Outro atropelo da reforma foi garantir apenas uma unidade universitária por Campi. Só no dia da aprovação foi apresentado o projeto de criação de seis unidades, com apenas a Vila Clementino sendo contemplada com duas (Escola de Medicina e Escola de Enfermagem). Segundo o próprio Reitor Walter Albertoni, tal proposta teria sido elaborada na véspera pelo presidente da Comissão da Reforma do Estatuto, o Vice-Reitor Ricardo Smith. Um desrespeito aos debates da comunidade e ao trabalho dos outros membros da Comissão, além de um ato de clara imposição de São Paulo sobre os demais Campi, já que o Consu desconsiderou as discussões e necessidades de cada um.

Um complicador ainda maior, é que nestes últimos anos, o poder nos Campi esteve concentrado quase exclusivamente nos diretores nomeados pela Reitoria, gerando problemas de todo tipo. Em Guarulhos, por exemplo, a diretora foi afastada sem nenhuma consulta à Comunidade em fevereiro de 2009. Já em Diadema uma comissão analisa denúncias de um grupo de docentes contra a atual diretora. Assim, tais conflitos levaram o Consu a aprovar a formação de Conselhos Provisórios para os Campi – eleitos em julho – como forma de criar instâncias mais democráticas, pelo menos até a eleição regular dos Conselhos, Congregações e Diretores Acadêmicos, o que deve acontecer no começo de 2011.

Em maio e junho, o Conselho de Entidades organizou debates sobre o novo Estatuto em Santos, São Paulo, Guarulhos e Diadema. As discussões contaram com a participação do Vice-Reitor Ricardo Smith, e com representantes das categorias da Unifesp. Durante os eventos, muitas críticas foram feitas à Reforma aprovada.
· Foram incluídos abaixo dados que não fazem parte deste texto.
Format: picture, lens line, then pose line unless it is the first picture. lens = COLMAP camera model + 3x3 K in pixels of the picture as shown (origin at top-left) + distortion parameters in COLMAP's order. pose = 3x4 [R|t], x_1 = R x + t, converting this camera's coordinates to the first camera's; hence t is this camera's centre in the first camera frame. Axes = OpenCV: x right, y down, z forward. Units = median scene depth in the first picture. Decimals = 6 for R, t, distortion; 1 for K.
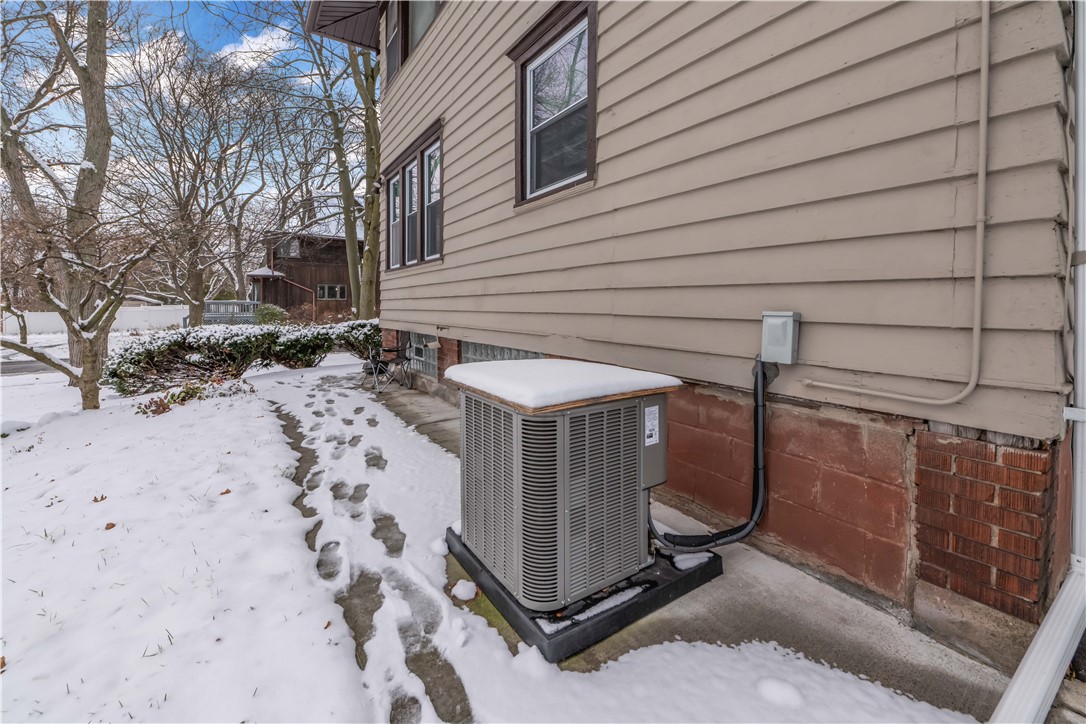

A principal foi de método, já que o Consu não levou em consideração boa parte das deliberações da comunidade, seja nos Fóruns sobre o tema ou mesmo na comissão especial para a reforma do Estatuto, nomeada por ele próprio.

Nos próximos meses, a comunidade elegerá os Conselhos Centrais e o Conselho Universitário deve aprovar o Regimento Geral da universidade, documento que dirá como será colocado em prática o Estatuto reformado. Assim, será mais um momento decisivo no processo de democratização da Unifesp. Apesar de findada a reforma do Estatuto, o poder ainda está concentrado em um pequeno grupo de professores titulares, na grande maioria da Vila Clementino. Portanto, continua a luta pela descentralização do poder na universidade entre os Campi e a paridade entre as categorias nos órgãos colegiados. Além disso, a participação da comunidade será fundamental para a implementação da Pró-Reitoria de Assuntos Estudantis, a maior conquista da reforma, dada a emergência do tema em nossa Instituição.